The bill is not a compromise. The final details are being worked out, but all indications are that many of its provisions are both unnecessary and a threat to the Bill of Rights. The White House and the Congressional Republicans who support the bill have two real aims. They want to undermine the power of the courts to review the legality of domestic spying programs. And they want to give a legal shield to the telecommunications companies that broke the law by helping Mr. Bush carry out his warrantless wiretapping operation.
Of course we all know what happened. Who didn’t see it coming? Especially after this:
House Leaders Agree on War Funding
By CARL HULSE
Published: June 19, 2008
WASHINGTON – House leaders struck a bipartisan deal on Wednesday night on a major spending measure that would provide money for the war in Iraq through the end of the Bush administration, establish a significant new education benefit for veterans, and meet Democratic demands for added unemployment benefits.
The bill, which could be voted on as early as Thursday in the House, would effectively bring to a close the two-year battle between President Bush and Congressional Democrats over war financing by allocating about $163 billion for combat operations in Iraq and Afghanistan through early next year without imposing conditions like a withdrawal deadline.
White House officials took part in the talks that produced the agreement, suggesting the president was willing to sign the emerging legislation.
“I think we have an agreement,” said Representative Steny H. Hoyer of Maryland, the majority leader, who worked out the final deal in talks with Representative John A. Boehner of Ohio, the Republican leader, as well as senior members of both parties from the Appropriations and Ways and Means Committees.
They stab us in the back every chance they get. They can’t help themselves. And the evil just keeps on rolling along.
Jeremy Scahill: Blackwater is Still in Charge, Deadly, Above the Law and Out of Control
By Antonia Juhasz, AlterNet. Posted June 19, 2008.
Think Blackwater’s days are numbered? Think again.

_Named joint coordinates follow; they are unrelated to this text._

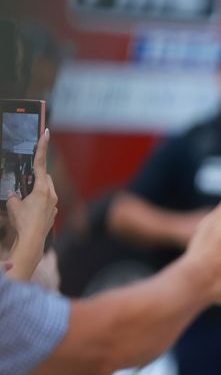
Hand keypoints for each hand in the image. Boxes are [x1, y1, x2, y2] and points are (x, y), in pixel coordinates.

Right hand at [5, 129, 57, 274]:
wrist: (31, 241)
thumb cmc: (22, 222)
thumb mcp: (12, 206)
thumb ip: (14, 197)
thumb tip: (15, 195)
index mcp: (42, 189)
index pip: (40, 164)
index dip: (42, 147)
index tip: (46, 133)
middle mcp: (52, 195)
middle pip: (45, 179)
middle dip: (36, 178)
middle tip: (25, 183)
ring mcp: (54, 206)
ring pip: (47, 192)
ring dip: (37, 192)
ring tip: (25, 201)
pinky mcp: (54, 215)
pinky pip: (47, 204)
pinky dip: (39, 204)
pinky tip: (30, 212)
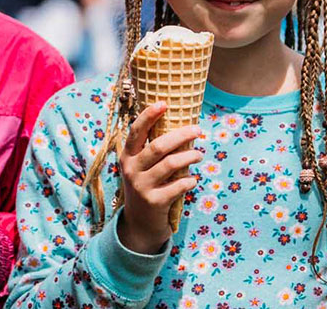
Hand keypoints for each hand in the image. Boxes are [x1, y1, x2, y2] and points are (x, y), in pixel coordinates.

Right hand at [116, 101, 202, 254]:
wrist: (140, 224)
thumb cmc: (147, 187)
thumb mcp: (141, 168)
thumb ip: (153, 149)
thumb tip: (181, 125)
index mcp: (127, 156)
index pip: (136, 131)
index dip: (149, 115)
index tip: (164, 103)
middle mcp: (131, 169)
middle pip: (158, 146)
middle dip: (181, 135)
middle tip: (197, 130)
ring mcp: (142, 186)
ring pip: (171, 164)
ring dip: (190, 156)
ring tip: (199, 154)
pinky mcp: (155, 202)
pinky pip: (178, 185)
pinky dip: (189, 180)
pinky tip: (193, 179)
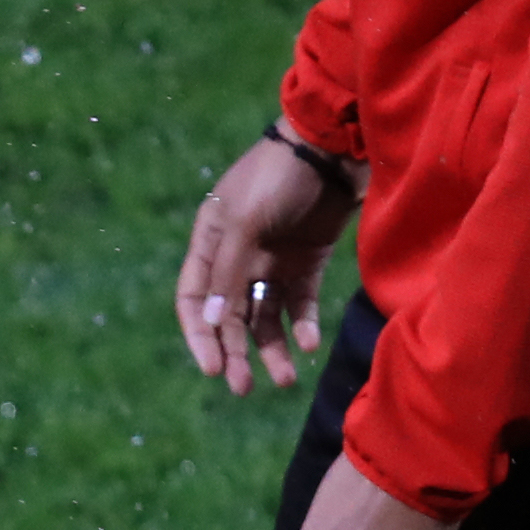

Jeremy Scahill explains why its slaughter of Iraqis has not stopped the notorious mercenary firm.
On June 3, Jeremy Scahill’s bestselling Blackwater: The Rise of the World’s Most Powerful Mercenary Army was released in fully revised and updated paperback form.
The new edition includes reporting on the now-famous Nisour Square massacre on Sept. 16 of last year, in which Blackwater mercenaries opened fire in a Baghdad neighborhood, brutally murdering 17 Iraqi civilians. The killing spree, which the U.S. Army would label a “criminal event,” would reveal the extent of the lawlessnewss enjoyed by private contractors abroad and the lengths the Bush administration will go to protect its private army of choice.
It would be hell if this was all the horror and all the evidence of it all piled up in one place, but this is just a brief sampling of the most recent outrages. The full litany, as you know, is long and shameful beyond all measure.
I will spare you a recitation of the gruesome facts. We all know them. I won’t rant about justice, truth, or our solemn obligations to the rest of the world. I won’t call out the Democratic leadership as traitors to the American people.
No, tonight I will just hang my head in shame.